* Task statement *
Reproduce the data below word for word, setting aside any picture it holds.

* Source data *
--
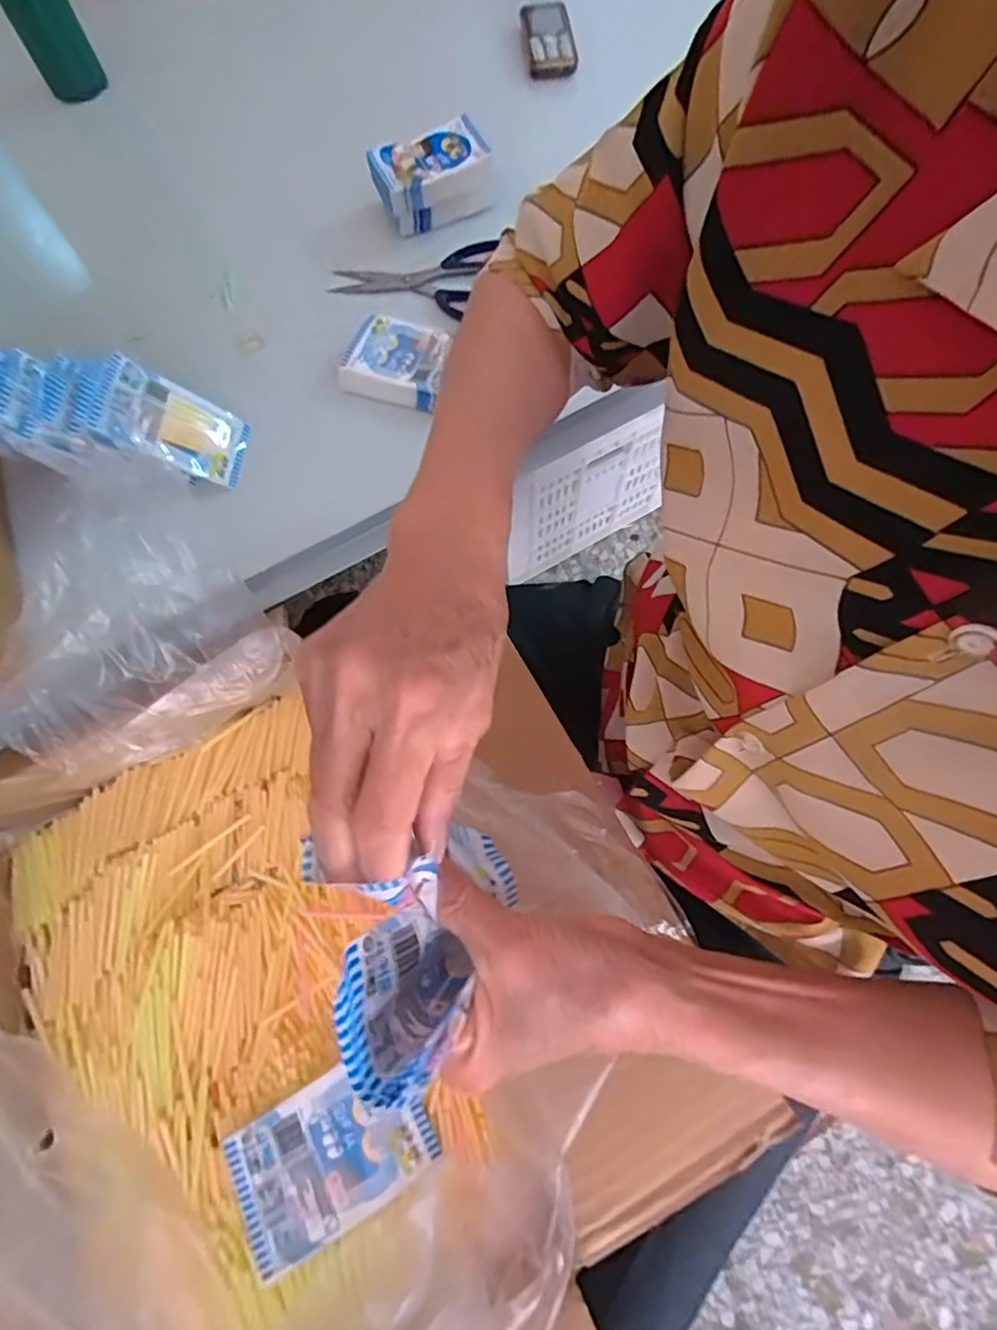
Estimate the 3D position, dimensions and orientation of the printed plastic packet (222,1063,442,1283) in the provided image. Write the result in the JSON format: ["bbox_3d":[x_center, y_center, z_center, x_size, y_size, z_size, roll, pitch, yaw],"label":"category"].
[{"bbox_3d":[-0.094,0.272,0.326,0.105,0.007,0.068,-29,70,-9],"label":"printed plastic packet"}]

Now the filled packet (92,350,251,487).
[{"bbox_3d":[-0.257,-0.193,0.464,0.017,0.104,0.070,-12,66,47],"label":"filled packet"}]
--
* Exercise solution *
Estimate the 3D position, dimensions and orientation of the printed plastic packet (222,1063,442,1283) in the provided image. Write the result in the JSON format: ["bbox_3d":[x_center, y_center, z_center, x_size, y_size, z_size, roll, pitch, yaw],"label":"category"].
[{"bbox_3d":[-0.094,0.272,0.326,0.105,0.007,0.068,-29,70,-9],"label":"printed plastic packet"}]

Now the filled packet (92,350,251,487).
[{"bbox_3d":[-0.257,-0.193,0.464,0.017,0.104,0.070,-12,66,47],"label":"filled packet"}]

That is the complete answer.